Néanmoins, depuis la loi du 15 mai 2001, l’art 2061 du code civil semble élargir la compétence de l’arbitrage aux activités professionnelles autres que les activités commerciales : « sous réserve des dispositions législatives particulières, la clause compromissoire est valable dans les contrats conclus à raison d’une activité professionnelle », donc une activité commerciale ou civile.
Les intérêts tenant au droit des obligations
Formation du contrat : l’article 1120 nouveau du code civil dispose que « le silence ne vaut pas acceptation, à moins qu’il n’en résulte autrement de la loi, des usages, des relations d’affaires ou de circonstances particulières ». En principe, le contrat n’est formé qu’à partir de la rencontre entre l’offre et l’acceptation. Certaines relations d’affaires habituelles ou suivies peuvent en revanche donner au silence la valeur d’une acceptation.
Principe de la liberté de preuve : en matière civile, les actes juridiques portant sur une somme de plus de 1500 euros doivent être faits par écrit, acte authentique ou acte sous seing privé (article. 1341 ancien, 1359 nouveau du code civil).
Or, en matière commerciale, l’article L110-3 du code de commerce prévoit que « à l’égard des commerçants, les actes de commerce peuvent se prouver par tous moyens, à moins qu’il n’en soit autrement disposé par la loi ». Le principe est donc la liberté de la preuve, principe qui s’explique par la rapidité des opérations commerciales.

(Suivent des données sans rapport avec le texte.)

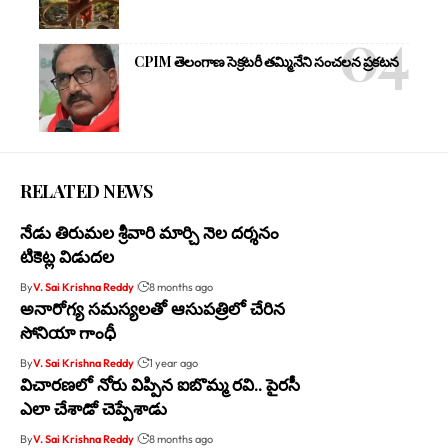
CPIM తెలంగాణ సెక్రటరీ తమ్మినేని సంచలన ప్రకటన
RELATED NEWS
నేడు తిరుమల శ్రీవారి మార్చి నెల దర్శనం
టికెట్ల విడుదల
By
V. Sai Krishna Reddy
8 months ago
అనారోగ్య సమస్యలతో ఆసుపత్రిలో చేరిన
సోనియా గాంధీ
By
V. Sai Krishna Reddy
1 year ago
విచారణలో నోరు విప్పిన ఐబొమ్మ రవి.. పైరసీ
ఎలా చేశాడో చెప్పేశాడు
By
V. Sai Krishna Reddy
8 months ago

Quelle que soit la valeur de l’acte, la preuve peut être rapportée par écrit, par fax, mail ou sms (Arrêt de la Cour de cassation, 23 mai 2007), des documents comptables, des témoignages, des indices ou des présomptions (Arrêt de la Cour de cassation, 12 oct 1982).
Il existe quelques exceptions selon lesquelles l’écrit est nécessaire : la vente du fonds de commerce, le nantissement du fonds de commerce, le contrat de société.
Exécution des obligations :
- la réfaction (diminution du prix) : en matière commerciale, le prix dû par l’acquéreur peut être diminué proportionnellement à l’inexécution partielle du contrat par le vendeur, par exemple, en cas d’insuffisance de la quantité des marchandises (arrêt de la Cour de cassation, 23 mars 1971). Toutefois, cette règle n’a plus d’originalité depuis la réforme du droit des contrats, car désormais l’article 1223 du code civil admet également cette possibilité : « le créancier peut, après mise en demeure, accepter une exécution imparfaite du contrat et solliciter une réduction proportionnelle du prix ».
- le remplacement (des marchandises) : en matière commerciale, lorsque le vendeur ne livre pas des marchandises à l’acheteur, ce dernier peut, sans autorisation judiciaire préalable, se procurer des marchandises identiques auprès d’un tiers. Le vendeur initial doit lui rembourser des frais nécessaires. Depuis la réforme du droit des contrats, cette règle s’applique à la fois en matière commerciale et en matière civile. L’article 1222 du code civil précise que « après mise en demeure, le créancier peut (…), faire exécuter lui-même l’obligation (…). Il peut demander au débiteur le remboursement des sommes engagées à cette fin ».
- la solidarité passive: l’article 1310 (1202 ancien) du code civil « la solidarité ne se présume point ». Or selon un usage commercial, il existe une présomption entre les codébiteurs tenus commercialement.